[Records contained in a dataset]
-------
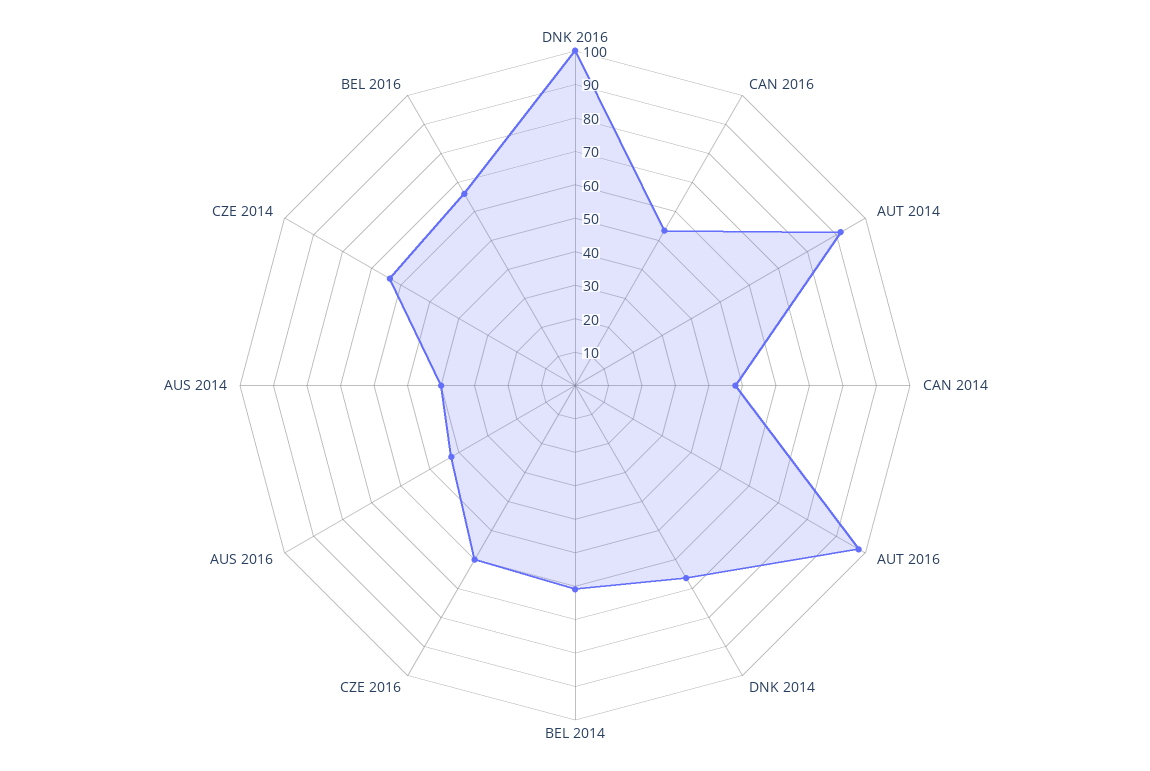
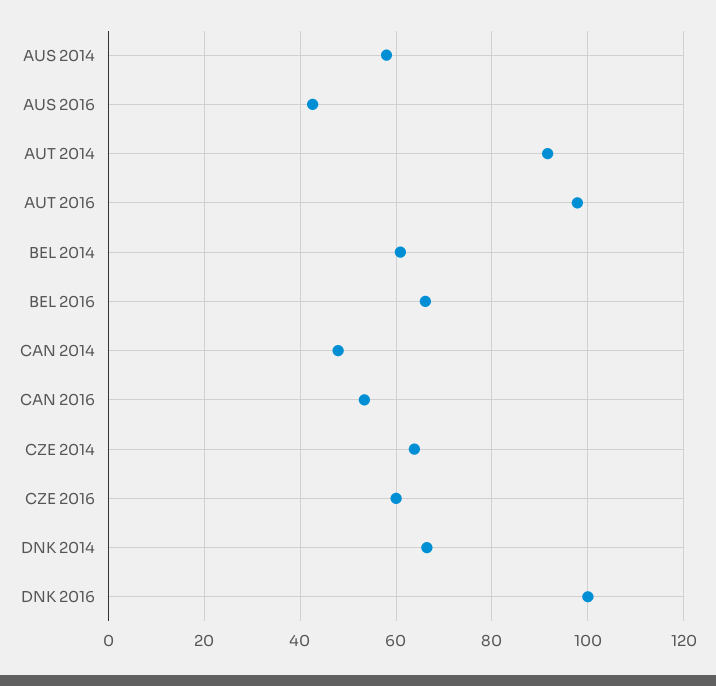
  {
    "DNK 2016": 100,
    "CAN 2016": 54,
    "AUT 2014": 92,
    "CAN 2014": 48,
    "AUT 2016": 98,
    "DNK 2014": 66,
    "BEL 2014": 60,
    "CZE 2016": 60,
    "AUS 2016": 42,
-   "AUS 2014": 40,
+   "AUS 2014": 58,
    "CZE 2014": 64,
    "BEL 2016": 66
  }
-------
[TASK INSTRUCTIONS]:
The entries above need to be repeated word for word, minus their pictures.

[OUTPUT FOR THIS TASK]:
  {
    "DNK 2016": 100,
    "CAN 2016": 54,
    "AUT 2014": 92,
    "CAN 2014": 48,
    "AUT 2016": 98,
    "DNK 2014": 66,
    "BEL 2014": 60,
    "CZE 2016": 60,
    "AUS 2016": 42,
-   "AUS 2014": 40,
+   "AUS 2014": 58,
    "CZE 2014": 64,
    "BEL 2016": 66
  }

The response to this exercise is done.